There, it was found that Gary Mendez, who weighed 25 stone, had befriended Dean Hughes, a local taxi driver. Mr Hughes had been the only such driver willing to ferry Mr Mendez over the around the local pubs in Eastbourne, Hastings and Hailsham due to his large size and weight. The other taxi drivers did not want him in their cars.
In early 2016, Mr Mendez had discussed a possible new Will with Mr Hughes and then drafted this with him over the telephone- leaving his entire Estate to Mr Hughes in return for the friendship that the men had shared over the previous few years. The Estate included a house in Eastbourne where Mr Mendez resided with his long-term civil partner, Hermes Rodrigues.
Shortly after that discussion, Mr Hughes subsequently drove Mr Mendez to the George Hotel in Hailsham one morning in February 2016 for the Will to be signed in front of independent witnesses.
The new Will totally excluded Mr Rodrigues.
Mr Mendez had met Mr Rodrigues in 2003 when he was in a cruise and Mr Rodrigues later gave up his job and moved halfway around the world to be with Mr Mendez, caring for him and looking after him as his health deteriorated. Mr Rodrigues had provided unstinting care for Mr Mendez as he had become forgetful, irritable and confused over the years
Only in 2013, three years before his death, Mr Mendez had made a Will, leaving everything he had – including his house – to Mr Rodrigues. In stark contrast, the 2016 will did not make any provision for Mr Rodrigues at all.

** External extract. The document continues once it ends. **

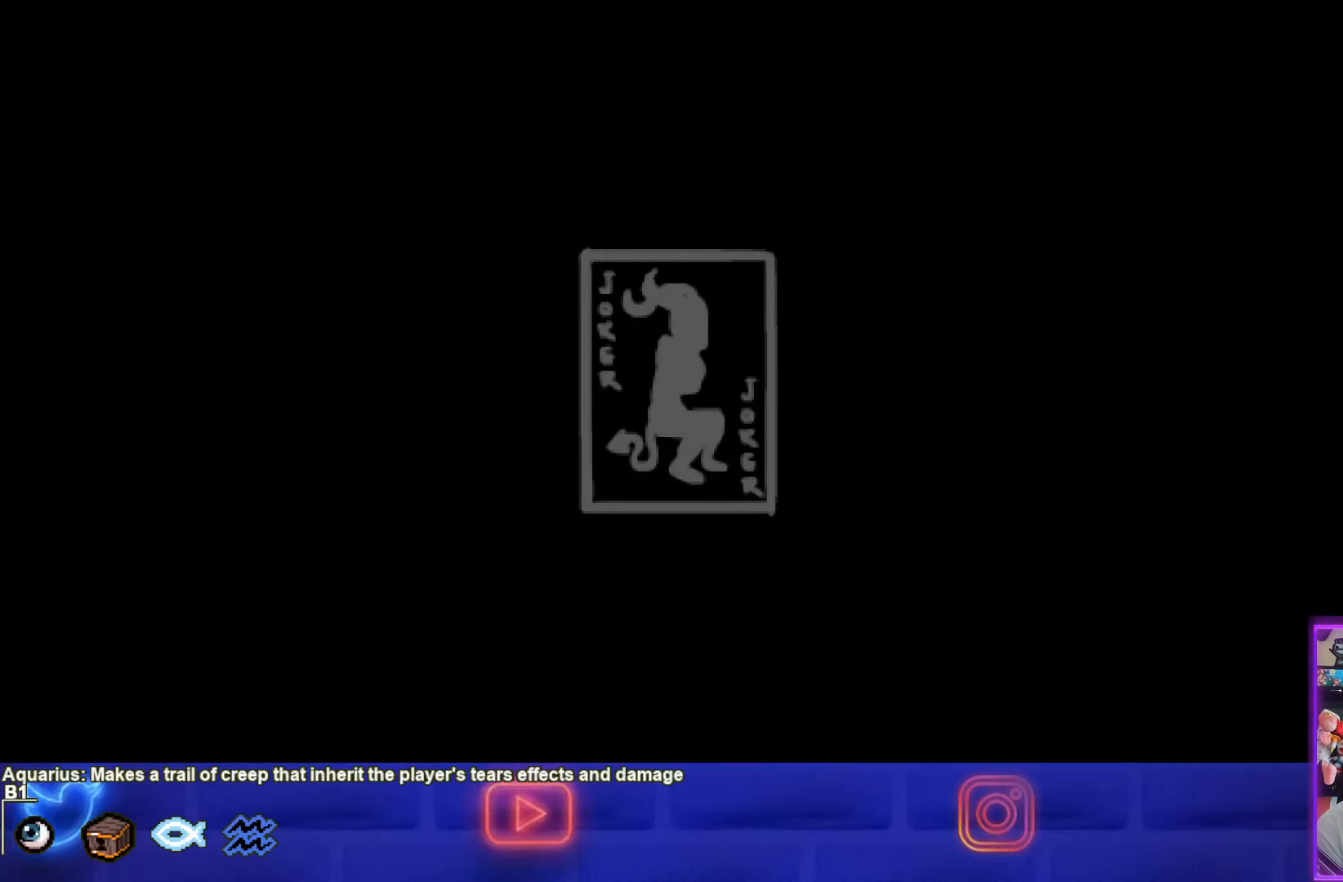
{"buttons": [], "left_stick": "center", "right_stick": "center", "events": []}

Sadly, Mr Mendez died only 3 months after the 2016 will was prepared. Mr Hughes informed Mr Rodrigues of the revised Will just 2 days after his Partner’s death.
Mr Rodrigues brought a claim to challenge the 2016 Will on the basis that Mr Mendez was so badly affected by his health and by alcohol that he did not fully understand what he was doing.
At Court in defence of the claim, Mr Hughes initially said no alcohol was consumed before the 2016 Will was signed. He subsequently conceded however that a pint of bitter had been bought for Mr Mendez. The Judge said that ‘He had ultimately to accept that alcohol had been purchased, and was on the table, before the 2016 Will was signed,’ Mr Mendez was a heavy drinker and the evidence showed it was ‘likely’ that he had drunk alcohol earlier that day, the Judge continued.
He rejected the claim that the pub Will was forged or was signed under the ‘undue influence’ of the taxi driver but he said Mr Mendez’s mental state was so affected by the ravages of drink and his health conditions that it could not stand. He was ‘no longer able to comprehend’ the effect of what he was doing, he said.
‘In my judgment, Gary, by this time, no longer had a balanced view of the claims to which he ought to give effect, and in particular had lost sight of his previous promise to leave the house to Hermes,’ he ruled.
To reflect that substantial contribution that Mr Rodrigues gave to Mr Mendez over a large period of his lifetime, the Judge ordered that the house was transferred to Mr Rodrigues and that Mr Hughes would pay 85% of the legal costs of the case.
The decision will come as a sober reminder of the importance of obtaining proper legal advice when drafting a new will or amending an old one. Careful thought must be given to those intended to benefit under the terms but also to those entitled and justified in bringing a claim against the Estate as a Dependant of the Deceased, should they be excluded from the last will of the deceased.